ENTRIES SUPPLIED:
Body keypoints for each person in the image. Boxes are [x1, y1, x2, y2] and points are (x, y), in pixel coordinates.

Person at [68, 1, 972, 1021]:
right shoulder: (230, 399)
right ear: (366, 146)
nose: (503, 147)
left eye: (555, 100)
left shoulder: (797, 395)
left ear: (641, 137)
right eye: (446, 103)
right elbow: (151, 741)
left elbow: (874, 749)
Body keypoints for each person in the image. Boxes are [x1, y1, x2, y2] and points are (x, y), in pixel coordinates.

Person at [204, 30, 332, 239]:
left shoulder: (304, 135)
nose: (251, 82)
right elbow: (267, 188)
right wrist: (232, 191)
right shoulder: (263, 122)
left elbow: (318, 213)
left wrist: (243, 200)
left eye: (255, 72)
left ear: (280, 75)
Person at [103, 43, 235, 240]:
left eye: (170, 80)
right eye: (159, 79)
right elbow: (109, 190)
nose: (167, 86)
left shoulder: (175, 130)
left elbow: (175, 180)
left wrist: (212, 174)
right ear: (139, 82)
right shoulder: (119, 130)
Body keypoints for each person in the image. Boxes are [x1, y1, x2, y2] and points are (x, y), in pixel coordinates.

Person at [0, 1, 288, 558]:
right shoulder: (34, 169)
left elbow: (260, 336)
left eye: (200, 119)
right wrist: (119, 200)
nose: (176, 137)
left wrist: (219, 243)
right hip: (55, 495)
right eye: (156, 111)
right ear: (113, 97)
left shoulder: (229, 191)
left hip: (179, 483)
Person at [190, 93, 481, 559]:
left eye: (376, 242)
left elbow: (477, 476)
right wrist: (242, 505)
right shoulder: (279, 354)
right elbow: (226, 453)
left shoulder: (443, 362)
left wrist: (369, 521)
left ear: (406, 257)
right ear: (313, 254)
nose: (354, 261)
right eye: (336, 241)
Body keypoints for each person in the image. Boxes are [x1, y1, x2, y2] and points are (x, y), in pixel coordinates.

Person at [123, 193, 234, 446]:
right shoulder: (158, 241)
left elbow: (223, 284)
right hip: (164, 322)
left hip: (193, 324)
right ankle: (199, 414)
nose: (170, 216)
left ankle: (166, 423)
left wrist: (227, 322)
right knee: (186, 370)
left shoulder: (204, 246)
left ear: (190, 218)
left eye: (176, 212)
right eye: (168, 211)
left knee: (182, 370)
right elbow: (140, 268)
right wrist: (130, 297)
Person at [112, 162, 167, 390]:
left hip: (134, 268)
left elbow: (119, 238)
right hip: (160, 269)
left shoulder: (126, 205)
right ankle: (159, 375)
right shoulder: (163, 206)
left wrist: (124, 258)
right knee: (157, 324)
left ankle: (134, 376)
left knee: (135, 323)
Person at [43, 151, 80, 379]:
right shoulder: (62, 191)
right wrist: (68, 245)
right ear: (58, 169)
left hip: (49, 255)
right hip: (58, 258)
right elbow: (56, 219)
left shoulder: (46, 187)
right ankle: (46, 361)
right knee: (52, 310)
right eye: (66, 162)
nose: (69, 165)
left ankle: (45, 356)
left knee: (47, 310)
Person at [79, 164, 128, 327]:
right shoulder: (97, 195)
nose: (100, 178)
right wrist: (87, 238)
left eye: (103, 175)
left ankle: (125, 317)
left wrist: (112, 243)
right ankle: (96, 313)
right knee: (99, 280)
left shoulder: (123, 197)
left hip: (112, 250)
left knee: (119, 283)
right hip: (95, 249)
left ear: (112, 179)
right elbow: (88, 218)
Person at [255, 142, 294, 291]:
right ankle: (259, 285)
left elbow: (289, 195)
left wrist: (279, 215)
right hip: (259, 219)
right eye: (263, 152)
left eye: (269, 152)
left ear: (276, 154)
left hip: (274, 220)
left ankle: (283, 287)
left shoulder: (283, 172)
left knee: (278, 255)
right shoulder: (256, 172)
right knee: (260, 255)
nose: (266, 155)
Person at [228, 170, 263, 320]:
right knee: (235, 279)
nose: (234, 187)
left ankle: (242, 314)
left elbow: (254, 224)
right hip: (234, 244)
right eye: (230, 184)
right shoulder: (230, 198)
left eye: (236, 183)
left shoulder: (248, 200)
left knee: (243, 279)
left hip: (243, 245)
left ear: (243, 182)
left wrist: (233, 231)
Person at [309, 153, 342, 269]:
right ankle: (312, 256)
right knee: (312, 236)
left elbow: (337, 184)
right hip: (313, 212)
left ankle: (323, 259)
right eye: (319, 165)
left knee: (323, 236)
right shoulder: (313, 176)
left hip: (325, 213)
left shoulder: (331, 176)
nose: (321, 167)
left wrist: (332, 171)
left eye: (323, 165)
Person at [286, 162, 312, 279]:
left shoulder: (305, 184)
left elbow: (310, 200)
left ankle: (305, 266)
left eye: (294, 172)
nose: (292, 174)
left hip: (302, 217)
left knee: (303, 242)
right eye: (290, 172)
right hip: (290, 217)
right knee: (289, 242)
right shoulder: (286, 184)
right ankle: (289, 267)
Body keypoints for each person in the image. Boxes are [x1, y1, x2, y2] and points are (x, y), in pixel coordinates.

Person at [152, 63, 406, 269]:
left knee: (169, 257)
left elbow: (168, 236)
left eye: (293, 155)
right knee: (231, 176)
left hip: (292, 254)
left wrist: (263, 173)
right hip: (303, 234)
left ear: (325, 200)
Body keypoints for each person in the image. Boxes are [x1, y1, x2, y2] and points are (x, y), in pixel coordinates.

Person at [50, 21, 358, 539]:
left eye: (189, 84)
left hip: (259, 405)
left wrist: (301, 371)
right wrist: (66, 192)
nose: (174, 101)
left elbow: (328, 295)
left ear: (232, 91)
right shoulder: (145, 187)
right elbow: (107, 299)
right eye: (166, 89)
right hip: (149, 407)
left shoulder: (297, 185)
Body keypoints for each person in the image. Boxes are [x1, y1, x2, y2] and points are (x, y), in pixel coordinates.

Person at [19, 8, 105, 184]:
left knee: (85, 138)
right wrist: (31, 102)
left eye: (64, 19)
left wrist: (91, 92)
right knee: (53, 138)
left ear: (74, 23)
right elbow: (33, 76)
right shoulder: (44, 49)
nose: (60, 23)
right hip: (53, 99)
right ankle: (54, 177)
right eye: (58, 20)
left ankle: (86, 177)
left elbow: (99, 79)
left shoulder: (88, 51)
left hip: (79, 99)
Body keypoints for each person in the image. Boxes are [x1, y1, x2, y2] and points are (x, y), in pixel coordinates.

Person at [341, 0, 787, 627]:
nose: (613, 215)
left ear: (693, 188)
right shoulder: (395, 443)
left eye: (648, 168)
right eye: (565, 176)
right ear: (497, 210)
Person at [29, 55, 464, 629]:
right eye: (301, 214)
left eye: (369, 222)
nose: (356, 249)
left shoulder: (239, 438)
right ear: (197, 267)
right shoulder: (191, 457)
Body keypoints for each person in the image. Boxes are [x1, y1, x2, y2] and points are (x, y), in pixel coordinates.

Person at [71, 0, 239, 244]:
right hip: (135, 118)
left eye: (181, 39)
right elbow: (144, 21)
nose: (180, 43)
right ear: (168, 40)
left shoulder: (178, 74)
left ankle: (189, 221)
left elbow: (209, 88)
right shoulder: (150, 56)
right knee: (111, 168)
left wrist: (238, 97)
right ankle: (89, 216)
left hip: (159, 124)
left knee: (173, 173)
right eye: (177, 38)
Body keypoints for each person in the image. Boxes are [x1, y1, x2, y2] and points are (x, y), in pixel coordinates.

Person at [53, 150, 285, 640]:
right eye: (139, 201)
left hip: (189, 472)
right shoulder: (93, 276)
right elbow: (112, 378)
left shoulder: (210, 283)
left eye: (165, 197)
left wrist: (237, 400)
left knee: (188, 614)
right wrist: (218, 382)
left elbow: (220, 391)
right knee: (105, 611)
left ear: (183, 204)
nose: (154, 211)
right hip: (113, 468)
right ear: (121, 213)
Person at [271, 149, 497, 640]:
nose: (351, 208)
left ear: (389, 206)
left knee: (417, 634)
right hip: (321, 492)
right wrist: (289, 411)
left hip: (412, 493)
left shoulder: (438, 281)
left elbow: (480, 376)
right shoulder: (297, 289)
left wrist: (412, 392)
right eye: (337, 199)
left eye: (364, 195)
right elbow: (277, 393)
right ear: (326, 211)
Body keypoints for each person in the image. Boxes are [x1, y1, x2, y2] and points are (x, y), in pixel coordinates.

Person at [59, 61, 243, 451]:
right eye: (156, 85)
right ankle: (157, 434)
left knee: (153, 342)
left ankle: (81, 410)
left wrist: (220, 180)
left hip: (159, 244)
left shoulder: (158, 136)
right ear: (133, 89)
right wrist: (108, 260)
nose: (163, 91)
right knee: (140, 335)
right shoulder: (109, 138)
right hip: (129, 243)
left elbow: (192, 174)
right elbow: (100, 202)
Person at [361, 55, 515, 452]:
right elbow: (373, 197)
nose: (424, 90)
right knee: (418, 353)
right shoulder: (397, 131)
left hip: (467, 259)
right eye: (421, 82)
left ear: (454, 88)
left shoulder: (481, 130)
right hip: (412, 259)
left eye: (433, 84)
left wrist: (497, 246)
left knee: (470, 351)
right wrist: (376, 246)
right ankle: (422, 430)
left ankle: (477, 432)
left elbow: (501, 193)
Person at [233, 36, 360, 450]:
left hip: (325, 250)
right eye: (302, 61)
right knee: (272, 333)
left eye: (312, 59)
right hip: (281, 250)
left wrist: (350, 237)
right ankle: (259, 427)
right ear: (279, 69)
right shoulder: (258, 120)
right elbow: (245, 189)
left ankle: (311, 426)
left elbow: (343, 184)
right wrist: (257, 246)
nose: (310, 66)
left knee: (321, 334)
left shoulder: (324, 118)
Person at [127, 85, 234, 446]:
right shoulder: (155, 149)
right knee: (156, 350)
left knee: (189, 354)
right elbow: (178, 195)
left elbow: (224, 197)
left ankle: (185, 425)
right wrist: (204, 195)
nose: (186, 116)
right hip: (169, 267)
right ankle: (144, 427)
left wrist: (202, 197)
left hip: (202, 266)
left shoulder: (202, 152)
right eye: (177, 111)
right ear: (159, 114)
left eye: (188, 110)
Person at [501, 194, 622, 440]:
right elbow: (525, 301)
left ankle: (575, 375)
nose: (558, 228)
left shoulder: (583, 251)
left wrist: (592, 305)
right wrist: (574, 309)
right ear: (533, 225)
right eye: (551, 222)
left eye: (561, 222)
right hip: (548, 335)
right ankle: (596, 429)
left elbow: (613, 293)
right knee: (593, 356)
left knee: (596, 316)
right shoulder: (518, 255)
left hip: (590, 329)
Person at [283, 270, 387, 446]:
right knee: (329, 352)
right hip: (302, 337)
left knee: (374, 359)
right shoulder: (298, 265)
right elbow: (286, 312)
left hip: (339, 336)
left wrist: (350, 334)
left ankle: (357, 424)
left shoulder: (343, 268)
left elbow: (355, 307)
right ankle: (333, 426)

TASK PROMPT:
Retype the first line of the entries and every line after it, please, through the line that contains "left elbow: (874, 749)". Add nothing.

ANSWER AREA:
Body keypoints for each person in the image. Boxes are [x1, y1, x2, y2] and points are (x, y), in pixel coordinates.

Person at [68, 1, 972, 1021]:
right shoulder: (230, 399)
right ear: (366, 146)
nose: (503, 147)
left eye: (555, 100)
left shoulder: (797, 395)
left ear: (641, 137)
right eye: (446, 103)
right elbow: (151, 741)
left elbow: (874, 749)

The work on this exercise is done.